INPUT DATA ->
------------------------------------
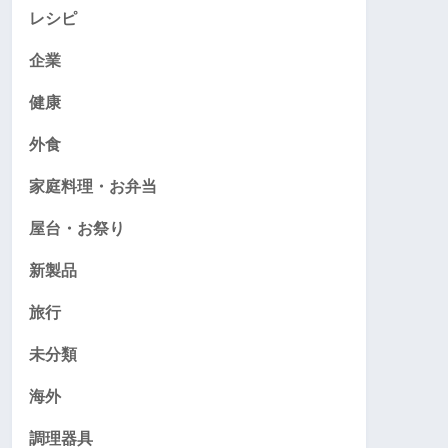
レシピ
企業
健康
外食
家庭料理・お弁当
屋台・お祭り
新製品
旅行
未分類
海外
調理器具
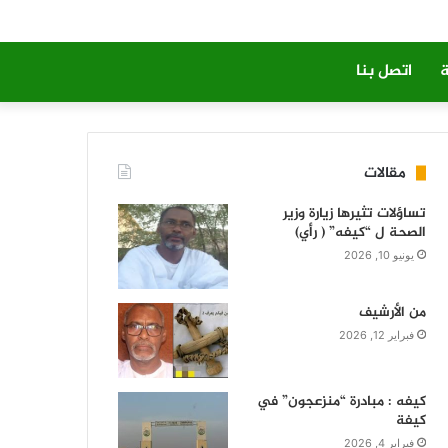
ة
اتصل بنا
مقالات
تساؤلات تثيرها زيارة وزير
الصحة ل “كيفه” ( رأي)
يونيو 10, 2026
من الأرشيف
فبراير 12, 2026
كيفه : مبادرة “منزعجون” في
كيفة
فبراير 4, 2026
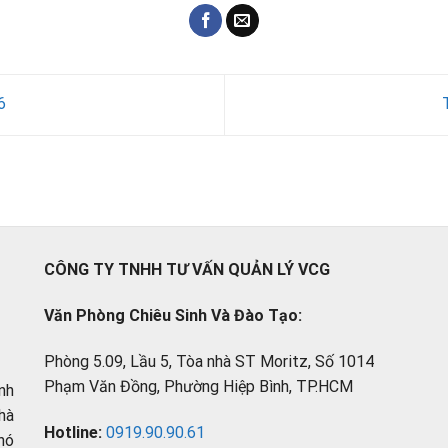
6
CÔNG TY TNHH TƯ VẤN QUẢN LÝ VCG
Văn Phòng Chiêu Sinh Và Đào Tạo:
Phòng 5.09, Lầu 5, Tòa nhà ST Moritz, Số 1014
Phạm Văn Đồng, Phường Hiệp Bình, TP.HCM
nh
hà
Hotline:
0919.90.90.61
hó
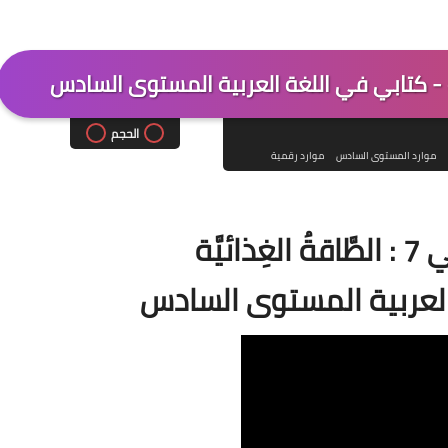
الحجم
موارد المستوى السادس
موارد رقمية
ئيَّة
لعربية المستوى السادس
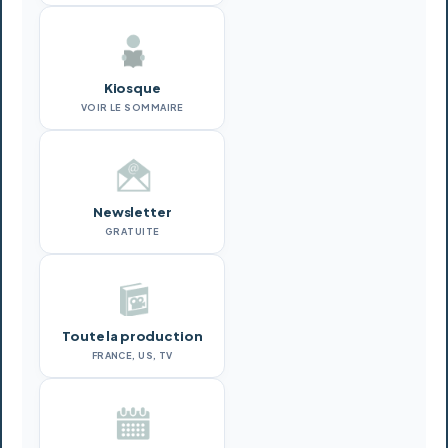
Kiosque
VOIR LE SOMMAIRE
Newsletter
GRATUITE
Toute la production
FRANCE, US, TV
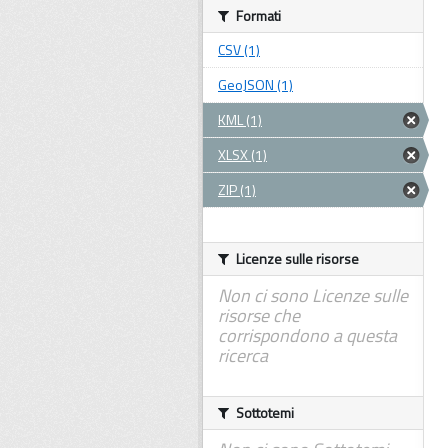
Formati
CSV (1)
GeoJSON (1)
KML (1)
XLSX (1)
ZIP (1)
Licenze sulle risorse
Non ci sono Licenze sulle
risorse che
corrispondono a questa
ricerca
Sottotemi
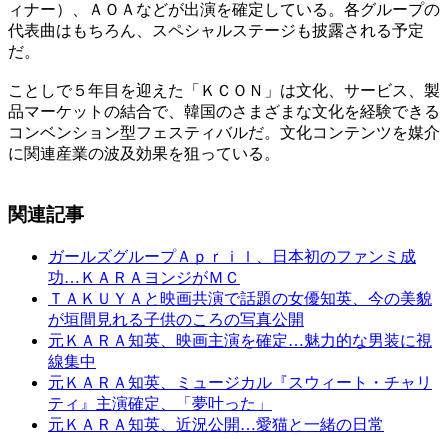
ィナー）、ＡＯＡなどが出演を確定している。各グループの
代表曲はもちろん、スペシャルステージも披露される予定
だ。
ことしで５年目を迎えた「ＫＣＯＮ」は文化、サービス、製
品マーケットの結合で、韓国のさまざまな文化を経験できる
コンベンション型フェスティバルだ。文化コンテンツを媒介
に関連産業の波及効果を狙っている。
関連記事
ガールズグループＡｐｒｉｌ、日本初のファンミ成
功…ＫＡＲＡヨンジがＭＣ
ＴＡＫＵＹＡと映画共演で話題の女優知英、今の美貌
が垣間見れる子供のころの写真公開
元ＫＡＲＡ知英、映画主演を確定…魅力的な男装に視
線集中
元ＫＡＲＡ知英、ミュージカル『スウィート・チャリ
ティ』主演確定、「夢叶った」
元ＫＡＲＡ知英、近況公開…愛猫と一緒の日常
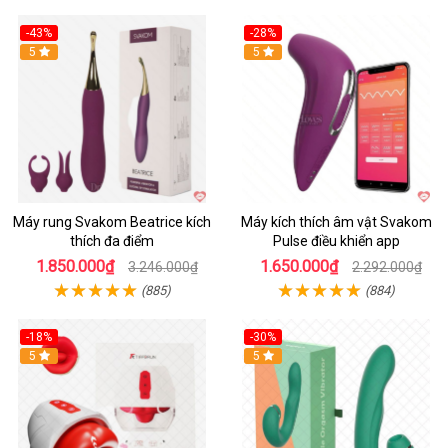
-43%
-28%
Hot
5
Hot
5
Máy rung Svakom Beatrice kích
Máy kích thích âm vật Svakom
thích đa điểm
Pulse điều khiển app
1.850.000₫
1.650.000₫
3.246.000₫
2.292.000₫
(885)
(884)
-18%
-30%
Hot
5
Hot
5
------------------------------------
Find every line in the records that contains the word "Licenze", and copy each of those lines.

OUTPUT BELOW ->
Licenze sulle risorse
Non ci sono Licenze sulle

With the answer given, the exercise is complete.